The designers also intend for the dwelling to attract animals. 1 wall can be transformed into an edible garden, and modular units can be extra to give homes for bats or birds.
The construction is composed of a steel pipe frame and a shear wall manufactured of timber. The exterior is clad in a “remarkably sound nevertheless light” skin composed of two translucent layers of ETFE, a variety of fluorine-based plastic. Sandwiched amongst the layers is a honeycomb formation of paper cylinders.
Photovoltaic cells can be printed onto the outdoors layer of the building envelope, whilst LED lights can be integrated into the inner layer.

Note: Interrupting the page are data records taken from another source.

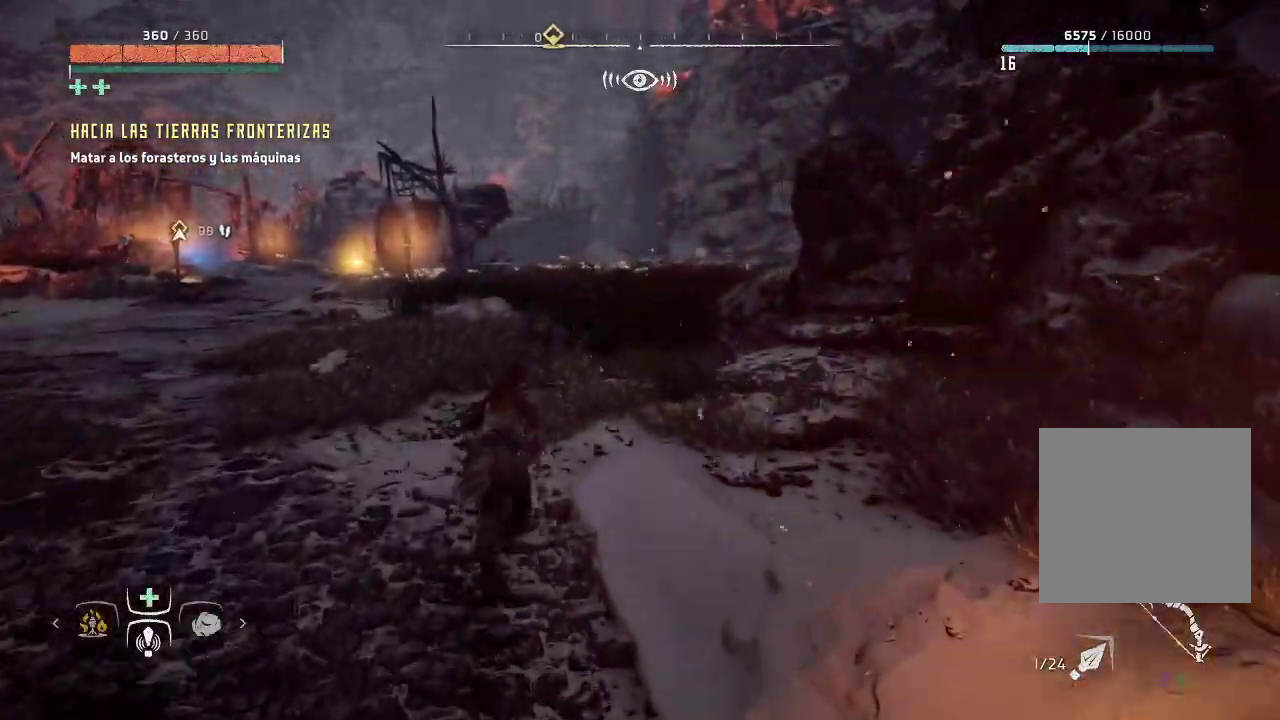
{"buttons": [], "left_stick": "up", "right_stick": "center", "events": []}
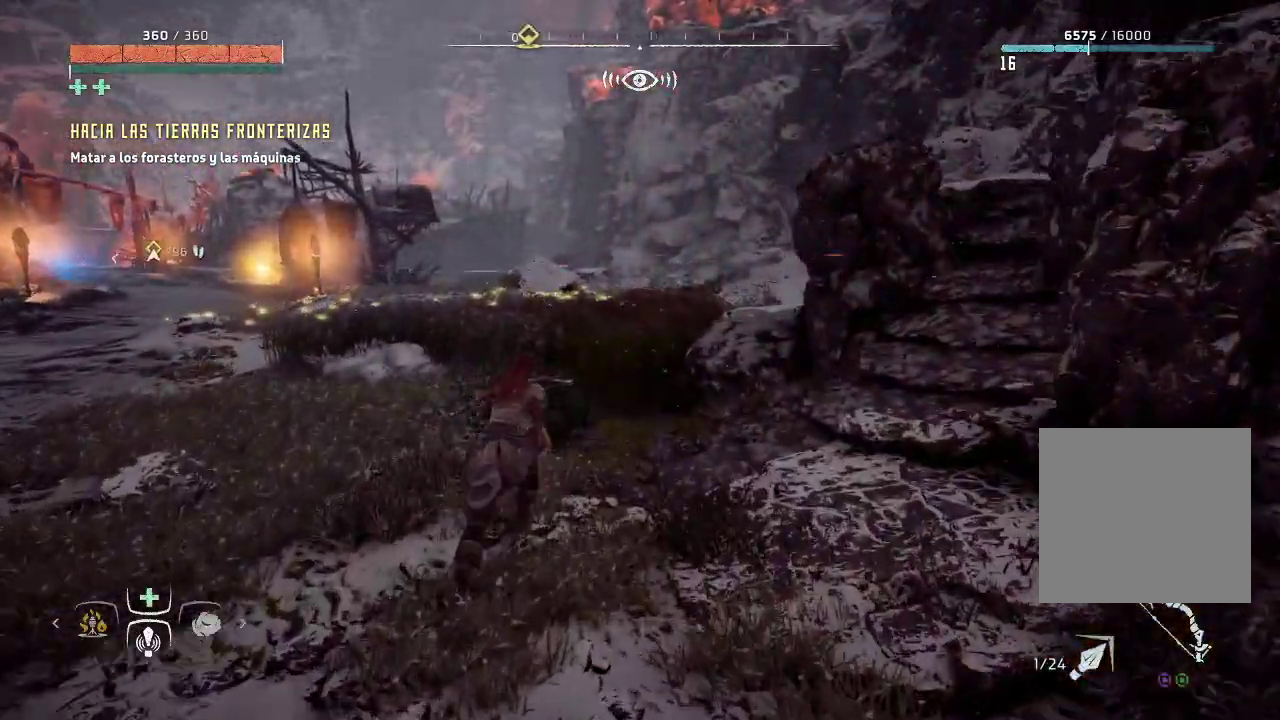
{"buttons": [], "left_stick": "up", "right_stick": "center", "events": [[117, "X", "down"], [233, "X", "up"]]}
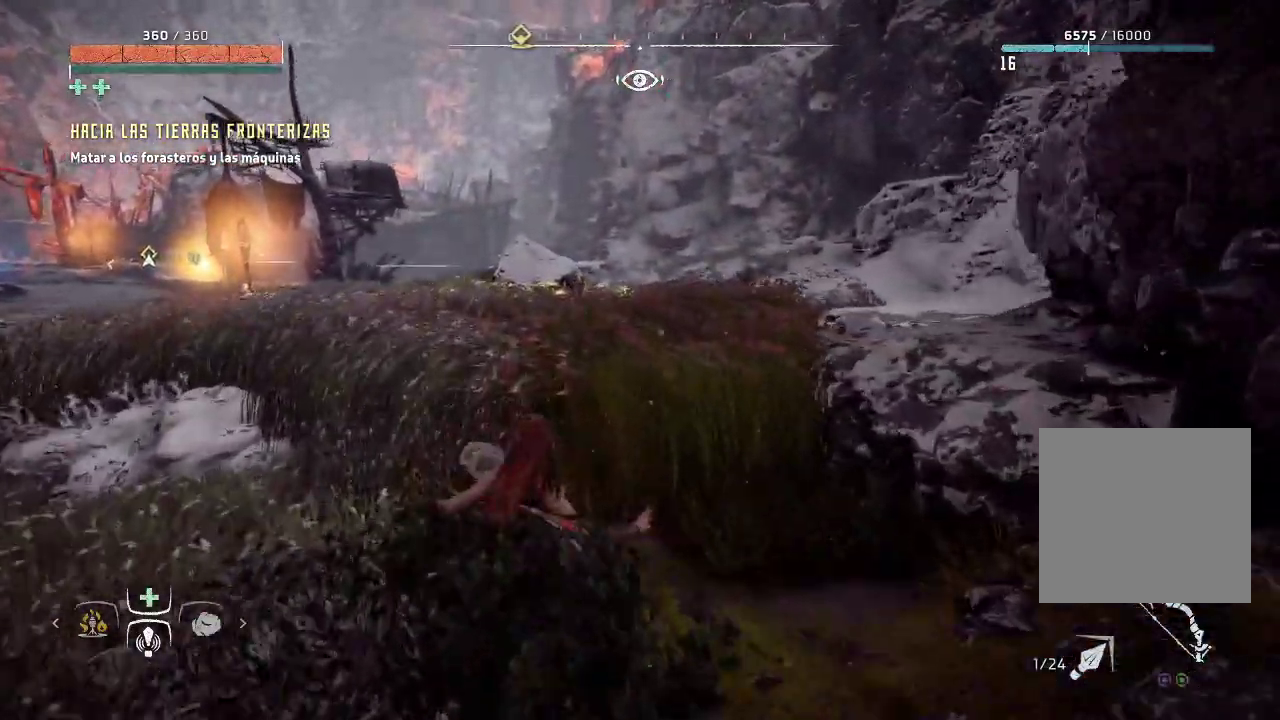
{"buttons": [], "left_stick": "right", "right_stick": "left", "events": [[150, "right_stick", "left"], [367, "left_stick", "center"], [483, "left_stick", "right"]]}
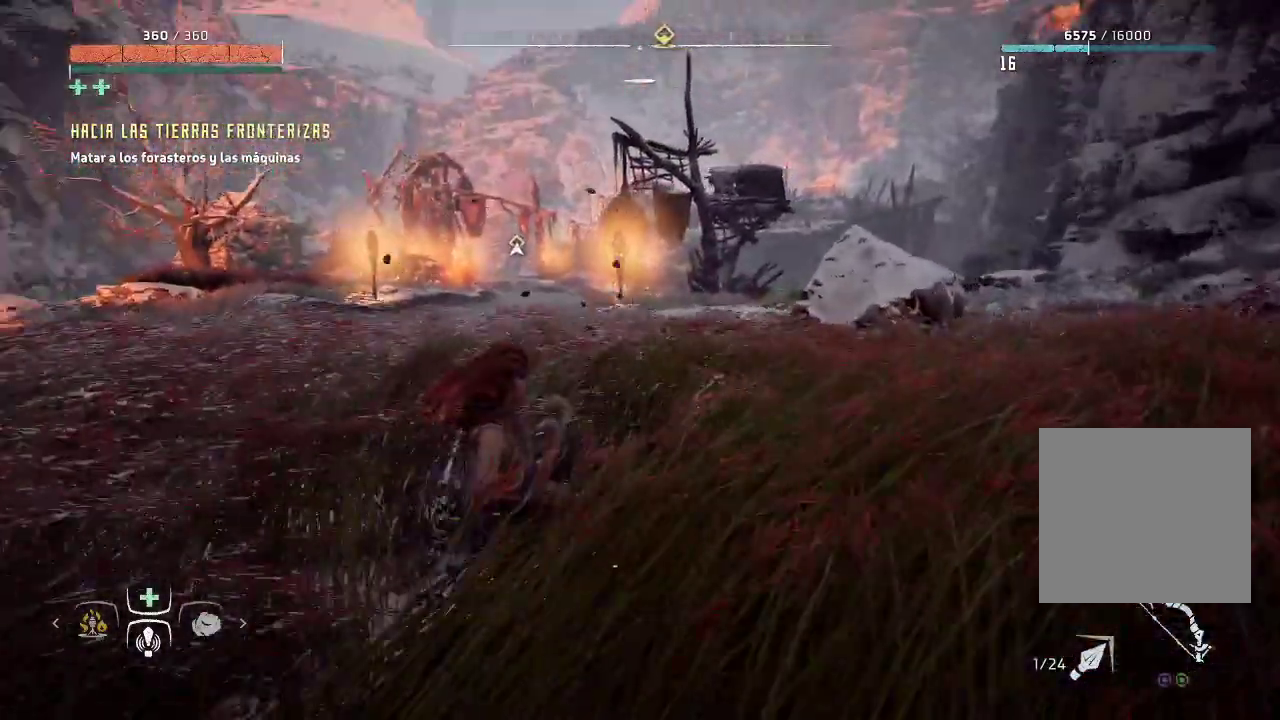
{"buttons": [], "left_stick": "center", "right_stick": "center", "events": [[67, "right_stick", "center"], [283, "left_stick", "center"]]}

The property is developed to be mounted to a gabion-fashion basis, with posts screwed immediately into the ground. Due to the fact it consists of a composting toilet, the dwelling requires no sewer hookup. Water is provided through a standard hose.
The residence is each easy to set up and eliminate, the college explained, and can be configured in myriad approaches to fit any backyard.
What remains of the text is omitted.